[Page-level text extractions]
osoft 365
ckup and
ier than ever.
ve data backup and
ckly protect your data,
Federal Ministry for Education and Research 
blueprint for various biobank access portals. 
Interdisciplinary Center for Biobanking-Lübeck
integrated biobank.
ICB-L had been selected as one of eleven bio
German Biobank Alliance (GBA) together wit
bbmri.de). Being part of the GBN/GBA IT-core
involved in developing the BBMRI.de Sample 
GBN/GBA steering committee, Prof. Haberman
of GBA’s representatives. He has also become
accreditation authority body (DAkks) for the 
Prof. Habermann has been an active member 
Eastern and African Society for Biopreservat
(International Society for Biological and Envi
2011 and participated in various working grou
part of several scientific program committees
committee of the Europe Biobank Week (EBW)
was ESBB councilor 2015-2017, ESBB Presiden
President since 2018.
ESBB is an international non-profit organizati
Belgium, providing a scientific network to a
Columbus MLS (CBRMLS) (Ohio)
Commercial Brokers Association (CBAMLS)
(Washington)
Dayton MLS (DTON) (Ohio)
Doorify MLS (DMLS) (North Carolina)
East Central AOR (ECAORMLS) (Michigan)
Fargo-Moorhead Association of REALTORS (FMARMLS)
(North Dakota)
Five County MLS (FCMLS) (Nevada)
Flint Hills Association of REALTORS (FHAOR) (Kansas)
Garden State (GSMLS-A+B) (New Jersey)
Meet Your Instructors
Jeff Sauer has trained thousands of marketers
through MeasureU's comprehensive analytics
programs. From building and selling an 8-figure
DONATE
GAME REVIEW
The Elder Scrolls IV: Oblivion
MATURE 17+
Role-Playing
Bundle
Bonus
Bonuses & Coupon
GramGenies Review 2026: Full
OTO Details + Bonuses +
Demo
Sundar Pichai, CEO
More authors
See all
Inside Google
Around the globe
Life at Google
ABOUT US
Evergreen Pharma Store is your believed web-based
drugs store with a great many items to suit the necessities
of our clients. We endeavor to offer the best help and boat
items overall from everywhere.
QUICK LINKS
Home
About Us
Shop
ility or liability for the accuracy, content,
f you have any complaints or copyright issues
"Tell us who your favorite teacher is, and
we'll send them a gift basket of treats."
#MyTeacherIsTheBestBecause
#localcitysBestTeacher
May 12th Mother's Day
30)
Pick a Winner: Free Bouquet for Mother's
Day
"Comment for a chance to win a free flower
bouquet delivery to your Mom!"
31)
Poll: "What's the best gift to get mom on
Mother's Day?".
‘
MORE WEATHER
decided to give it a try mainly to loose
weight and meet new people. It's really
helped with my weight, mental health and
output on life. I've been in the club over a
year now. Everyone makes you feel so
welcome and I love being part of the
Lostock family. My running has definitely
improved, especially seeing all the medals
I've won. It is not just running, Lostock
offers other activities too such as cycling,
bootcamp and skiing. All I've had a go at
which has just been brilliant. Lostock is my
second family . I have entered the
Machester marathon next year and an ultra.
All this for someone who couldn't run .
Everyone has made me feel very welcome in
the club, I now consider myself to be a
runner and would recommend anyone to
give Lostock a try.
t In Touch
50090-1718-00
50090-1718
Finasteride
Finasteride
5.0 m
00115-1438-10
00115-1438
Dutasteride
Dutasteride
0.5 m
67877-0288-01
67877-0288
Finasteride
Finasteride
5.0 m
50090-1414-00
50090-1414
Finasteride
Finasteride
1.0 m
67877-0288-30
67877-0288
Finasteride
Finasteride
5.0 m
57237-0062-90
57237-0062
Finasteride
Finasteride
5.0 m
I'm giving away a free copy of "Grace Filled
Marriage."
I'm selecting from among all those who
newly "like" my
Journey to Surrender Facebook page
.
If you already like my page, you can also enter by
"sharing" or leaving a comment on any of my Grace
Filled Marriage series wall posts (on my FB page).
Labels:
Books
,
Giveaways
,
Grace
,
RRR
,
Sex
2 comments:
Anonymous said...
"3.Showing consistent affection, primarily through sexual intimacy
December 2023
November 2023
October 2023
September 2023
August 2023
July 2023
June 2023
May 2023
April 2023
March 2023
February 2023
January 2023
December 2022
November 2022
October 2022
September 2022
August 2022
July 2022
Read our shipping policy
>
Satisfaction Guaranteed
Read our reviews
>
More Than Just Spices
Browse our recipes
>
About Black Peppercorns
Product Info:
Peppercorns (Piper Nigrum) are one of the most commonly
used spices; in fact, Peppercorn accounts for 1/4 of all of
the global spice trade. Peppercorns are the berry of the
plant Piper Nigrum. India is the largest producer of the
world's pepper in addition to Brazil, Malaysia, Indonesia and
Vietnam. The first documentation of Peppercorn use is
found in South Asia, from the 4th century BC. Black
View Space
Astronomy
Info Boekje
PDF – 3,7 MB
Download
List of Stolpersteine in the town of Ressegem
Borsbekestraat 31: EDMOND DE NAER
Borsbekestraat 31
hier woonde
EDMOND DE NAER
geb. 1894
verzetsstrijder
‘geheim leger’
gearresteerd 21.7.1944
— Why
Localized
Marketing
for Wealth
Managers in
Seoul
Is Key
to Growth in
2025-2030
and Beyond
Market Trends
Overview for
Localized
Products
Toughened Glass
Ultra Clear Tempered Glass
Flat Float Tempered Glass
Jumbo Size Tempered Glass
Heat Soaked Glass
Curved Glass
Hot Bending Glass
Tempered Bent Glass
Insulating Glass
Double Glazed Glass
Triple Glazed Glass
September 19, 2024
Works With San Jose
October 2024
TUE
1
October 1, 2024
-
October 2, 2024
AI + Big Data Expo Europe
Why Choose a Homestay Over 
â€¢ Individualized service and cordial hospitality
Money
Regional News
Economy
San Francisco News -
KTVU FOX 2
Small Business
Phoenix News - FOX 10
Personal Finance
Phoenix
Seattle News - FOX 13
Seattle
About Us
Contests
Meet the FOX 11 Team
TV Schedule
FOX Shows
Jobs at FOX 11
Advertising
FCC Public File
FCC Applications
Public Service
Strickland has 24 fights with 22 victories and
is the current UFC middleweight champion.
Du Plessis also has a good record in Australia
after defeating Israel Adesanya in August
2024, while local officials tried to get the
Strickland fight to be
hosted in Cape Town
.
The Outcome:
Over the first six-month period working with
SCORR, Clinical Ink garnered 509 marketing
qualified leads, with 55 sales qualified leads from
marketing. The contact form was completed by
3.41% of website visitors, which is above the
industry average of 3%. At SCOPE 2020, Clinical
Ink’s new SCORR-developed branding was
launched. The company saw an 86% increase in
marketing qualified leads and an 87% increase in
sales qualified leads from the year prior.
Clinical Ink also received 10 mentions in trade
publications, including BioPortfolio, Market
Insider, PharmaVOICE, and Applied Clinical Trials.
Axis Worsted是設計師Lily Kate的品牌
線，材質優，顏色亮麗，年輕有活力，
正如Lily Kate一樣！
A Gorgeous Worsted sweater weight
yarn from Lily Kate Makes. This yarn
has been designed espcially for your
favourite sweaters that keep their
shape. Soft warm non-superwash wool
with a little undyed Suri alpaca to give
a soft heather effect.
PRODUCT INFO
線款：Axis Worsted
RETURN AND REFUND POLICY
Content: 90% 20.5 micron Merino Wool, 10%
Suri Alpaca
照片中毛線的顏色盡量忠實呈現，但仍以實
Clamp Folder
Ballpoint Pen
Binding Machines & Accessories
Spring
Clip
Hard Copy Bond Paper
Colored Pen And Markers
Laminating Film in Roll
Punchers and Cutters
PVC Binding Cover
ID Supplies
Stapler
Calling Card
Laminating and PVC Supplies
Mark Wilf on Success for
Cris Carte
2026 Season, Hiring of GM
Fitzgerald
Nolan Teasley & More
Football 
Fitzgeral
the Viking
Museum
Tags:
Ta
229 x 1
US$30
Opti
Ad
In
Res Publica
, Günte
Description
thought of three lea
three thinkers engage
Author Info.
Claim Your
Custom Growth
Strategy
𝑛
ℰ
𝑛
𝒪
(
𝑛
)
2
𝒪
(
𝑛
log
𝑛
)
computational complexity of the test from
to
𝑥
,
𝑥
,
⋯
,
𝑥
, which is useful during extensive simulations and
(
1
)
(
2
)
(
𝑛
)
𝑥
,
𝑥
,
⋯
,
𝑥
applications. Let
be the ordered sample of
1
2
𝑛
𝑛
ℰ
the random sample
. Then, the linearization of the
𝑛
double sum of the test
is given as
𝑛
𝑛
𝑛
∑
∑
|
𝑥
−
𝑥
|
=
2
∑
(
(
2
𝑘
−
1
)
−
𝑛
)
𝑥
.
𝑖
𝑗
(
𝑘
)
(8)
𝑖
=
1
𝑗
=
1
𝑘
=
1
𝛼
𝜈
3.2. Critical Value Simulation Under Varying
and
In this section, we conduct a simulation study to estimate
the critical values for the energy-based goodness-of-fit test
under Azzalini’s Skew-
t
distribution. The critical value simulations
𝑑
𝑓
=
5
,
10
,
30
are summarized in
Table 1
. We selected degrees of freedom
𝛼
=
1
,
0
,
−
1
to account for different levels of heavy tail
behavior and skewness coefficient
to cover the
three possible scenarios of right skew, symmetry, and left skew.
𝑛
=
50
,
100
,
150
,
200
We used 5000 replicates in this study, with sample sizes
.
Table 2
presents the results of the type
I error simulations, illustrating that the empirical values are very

*Request*
Starting with the first line of the records, repeat every line up to and including the one containing "bbmri.de). Being part of the GBN/GBA IT-core", and nothing else.

*Response to the task*
osoft 365
ckup and
ier than ever.
ve data backup and
ckly protect your data,
Federal Ministry for Education and Research 
blueprint for various biobank access portals. 
Interdisciplinary Center for Biobanking-Lübeck
integrated biobank.
ICB-L had been selected as one of eleven bio
German Biobank Alliance (GBA) together wit
bbmri.de). Being part of the GBN/GBA IT-core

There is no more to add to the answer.